■ **Provided data**:
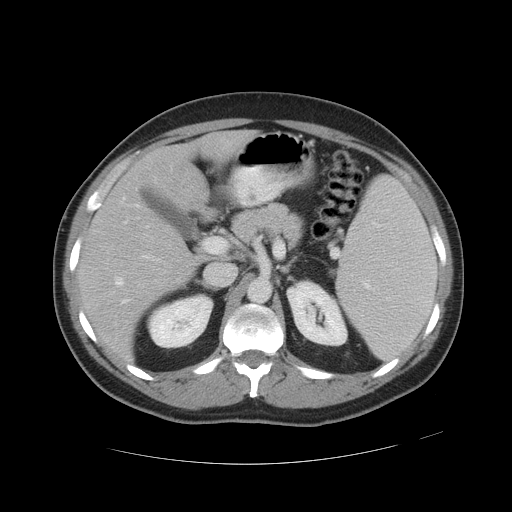
Contrast-enhanced abdominal CT, one axial slice; slice 29 of 49 in the series (ordered by position); reconstruction kernel STANDARD; 120 kVp; intravenous contrast given; soft-tissue window (W 400 / L 40 HU); 512 × 512 image matrix. Case-level facts recorded for this patient, not image findings: patient: male, age 55 years at operation; diagnosis: colorectal cancer liver metastases, imaged before liver resection; multiple liver metastases: yes; largest metastasis: 2.8 cm; disease in both lobes: yes.
Outlined on this slice (outlined manually by an expert reader):
- hepatic veins: box from (x=116, y=198) to (x=149, y=285) px
- liver: (x=81, y=133)–(x=243, y=356)
- planned liver remnant (the part of the liver to remain after resection): (x=81, y=133)–(x=242, y=356)
- portal vein (with intrahepatic branches): (x=143, y=255)–(x=158, y=261)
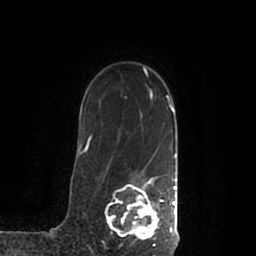
Breast MRI (dynamic contrast-enhanced), one axial slice. Position 150 of 200 along the scan axis. Cropped to one breast. Dynamic contrast-enhanced series, time point 2 of 7 at this slice position (early post-contrast). 1.5 T. TE 2.2 ms, TR 4.6 ms. 0.8 mm slice thickness. 256 × 256 image matrix, field of view 160 × 160 mm. Female patient.
Outlined on this slice (semi-automatically segmented with operator editing):
- enhancing-tissue mask used for the functional tumour volume (all voxels passing the contrast-enhancement thresholds inside the analysis volume; usually the tumour): bounding box (x1, y1, x2, y2) in pixels: (105, 177, 178, 241)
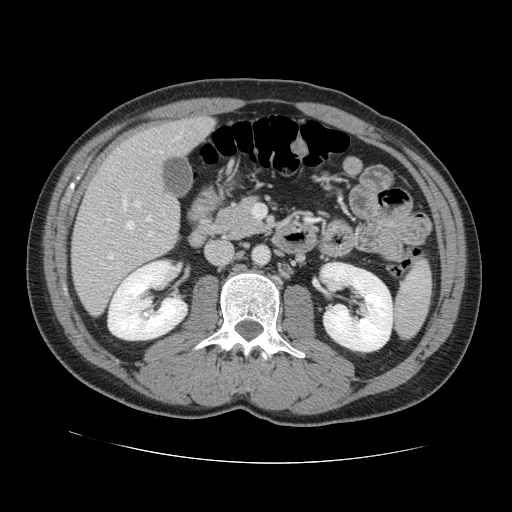
Contrast-enhanced abdominal CT, one axial slice; slice 56 of 131 in the series (ordered by position); 120 kVp; intravenous contrast given; soft-tissue window (W 400 / L 40 HU); 2.5 mm slice thickness; 512 × 512 image matrix, field of view 380 × 380 mm. From the clinical record (not read from this slice): patient: male, age 55 years at operation; diagnosis: colorectal cancer liver metastases, imaged before liver resection; multiple liver metastases: yes; largest metastasis: 2.9 cm; disease in both lobes: yes.
Structures marked on this image (manually delineated by an expert):
- hepatic veins: bounding box [x1, y1, x2, y2] px = [108, 136, 180, 259]
- liver: [73, 118, 213, 313]
- planned liver remnant (the part of the liver to remain after resection): [114, 118, 213, 173]
- portal vein (with intrahepatic branches): [135, 201, 152, 236]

■ **Task requirements**: Please repeat all of the data exactly, excluding images.

■ **Final answer**:
Contrast-enhanced abdominal CT, one axial slice; slice 29 of 49 in the series (ordered by position); reconstruction kernel STANDARD; 120 kVp; intravenous contrast given; soft-tissue window (W 400 / L 40 HU); 512 × 512 image matrix. Case-level facts recorded for this patient, not image findings: patient: male, age 55 years at operation; diagnosis: colorectal cancer liver metastases, imaged before liver resection; multiple liver metastases: yes; largest metastasis: 2.8 cm; disease in both lobes: yes.
Outlined on this slice (outlined manually by an expert reader):
- hepatic veins: box from (x=116, y=198) to (x=149, y=285) px
- liver: (x=81, y=133)–(x=243, y=356)
- planned liver remnant (the part of the liver to remain after resection): (x=81, y=133)–(x=242, y=356)
- portal vein (with intrahepatic branches): (x=143, y=255)–(x=158, y=261)
Breast MRI (dynamic contrast-enhanced), one axial slice. Position 150 of 200 along the scan axis. Cropped to one breast. Dynamic contrast-enhanced series, time point 2 of 7 at this slice position (early post-contrast). 1.5 T. TE 2.2 ms, TR 4.6 ms. 0.8 mm slice thickness. 256 × 256 image matrix, field of view 160 × 160 mm. Female patient.
Outlined on this slice (semi-automatically segmented with operator editing):
- enhancing-tissue mask used for the functional tumour volume (all voxels passing the contrast-enhancement thresholds inside the analysis volume; usually the tumour): bounding box (x1, y1, x2, y2) in pixels: (105, 177, 178, 241)
Contrast-enhanced abdominal CT, one axial slice; slice 56 of 131 in the series (ordered by position); 120 kVp; intravenous contrast given; soft-tissue window (W 400 / L 40 HU); 2.5 mm slice thickness; 512 × 512 image matrix, field of view 380 × 380 mm. From the clinical record (not read from this slice): patient: male, age 55 years at operation; diagnosis: colorectal cancer liver metastases, imaged before liver resection; multiple liver metastases: yes; largest metastasis: 2.9 cm; disease in both lobes: yes.
Structures marked on this image (manually delineated by an expert):
- hepatic veins: bounding box [x1, y1, x2, y2] px = [108, 136, 180, 259]
- liver: [73, 118, 213, 313]
- planned liver remnant (the part of the liver to remain after resection): [114, 118, 213, 173]
- portal vein (with intrahepatic branches): [135, 201, 152, 236]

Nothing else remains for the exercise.